03/06/2026 às 06:58 Política

A senadora Damares Alves e a ex-ministra da Mulher, Cristiane Britto, foram vítimas de sérias ameaças disparadas nas redes sociais.
Primeiramente, um militante disparou o seguinte comentário:
“Eu perco meu réu primário com essa gente que quer obrigar crianças e mulheres a terem filho de estupro”.
A ex-ministra Cristiane Britto respondeu o comentário perguntando se aquilo era uma ameaça, e um outro militante respondeu:
“Sim, vocês têm que pagar. Nós não queremos a liderança de vocês”.
Cristiane vai registrar boletim de ocorrência a respeito do caso e o autor da ameaça deverá ser identificado e responder pela prática criminosa adotada.
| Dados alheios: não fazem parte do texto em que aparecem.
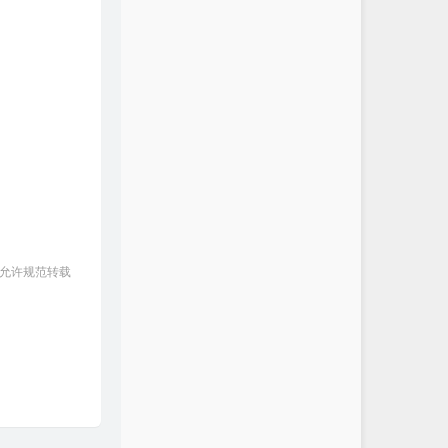
 允许规范转载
Na realidade a intenção da senadora visa sustar uma resolução do Conselho Nacional dos Direitos da Criança e do Adolescente (Conanda). A norma do Conanda trata de questões relacionadas à interrupção da gravidez em casos previstos na legislação penal, e tenta afastar os pais em decisões envolvendo menores de idade. Na avaliação de Damares, esses temas extrapolam a função regulamentar do conselho e exigem disciplina por meio de lei formal.
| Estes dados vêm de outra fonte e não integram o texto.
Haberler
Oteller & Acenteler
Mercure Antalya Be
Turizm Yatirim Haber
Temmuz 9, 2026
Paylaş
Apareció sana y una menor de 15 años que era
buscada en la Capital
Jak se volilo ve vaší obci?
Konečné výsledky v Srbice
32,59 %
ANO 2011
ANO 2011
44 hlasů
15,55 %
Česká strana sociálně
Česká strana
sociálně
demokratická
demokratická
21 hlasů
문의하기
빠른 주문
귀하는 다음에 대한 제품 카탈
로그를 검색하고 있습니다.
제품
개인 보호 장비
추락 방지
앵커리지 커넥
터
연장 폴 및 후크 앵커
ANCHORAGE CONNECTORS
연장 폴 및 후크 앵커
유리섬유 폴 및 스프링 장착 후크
“Em vez de fortalecer a articulação entre família, rede protetiva e órgãos de segurança pública, a norma cria mecanismos que relativizam a participação dos responsáveis legais e reduzem a centralidade de instrumentos tradicionalmente utilizados para proteger a própria criança”, afirmou Damares.
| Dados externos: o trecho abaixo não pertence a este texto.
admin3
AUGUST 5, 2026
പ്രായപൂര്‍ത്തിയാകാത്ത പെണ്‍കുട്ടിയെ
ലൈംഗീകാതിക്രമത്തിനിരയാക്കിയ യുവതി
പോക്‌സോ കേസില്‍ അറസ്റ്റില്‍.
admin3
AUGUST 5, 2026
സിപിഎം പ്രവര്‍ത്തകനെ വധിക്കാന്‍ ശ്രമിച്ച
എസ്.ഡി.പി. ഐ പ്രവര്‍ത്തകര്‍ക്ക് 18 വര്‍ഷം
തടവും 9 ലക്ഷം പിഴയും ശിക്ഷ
Para a senadora, a tal resolução ultrapassa os limites das atribuições do Conanda ao disciplinar temas que dependem de deliberação legislativa. A senadora, que também preside a CDH, argumenta que o conselho foi criado para formular diretrizes e acompanhar políticas públicas voltadas à infância e à adolescência, mas não para criar direitos, restringir prerrogativas previstas em lei ou redefinir regimes jurídicos estabelecidos pelo Congresso Nacional. A resolução assegura, por exemplo, ampla confidencialidade no atendimento também em relação aos pais e responsáveis.
Damares bate forte:
“Quer dizer, os pais não serão comunicados de um possível procedimento de interrupção da gravidez e dos cuidados após a criança ter sido abusada. Os pais, se não forem eles os culpados, precisam participar desse processo de proteção da criança. Nos termos do artigo 20, parágrafo 4º, admite a realização de procedimento sem a presença dos responsáveis legais. Quem vai responder por essa criança? É nesse ponto que o Estado, que o governo ficou preocupado. Quem vai acompanhar a criança? Vai jogar nas costas do médico tamanha responsabilidade, sem um responsável estar presente nesse ato?”.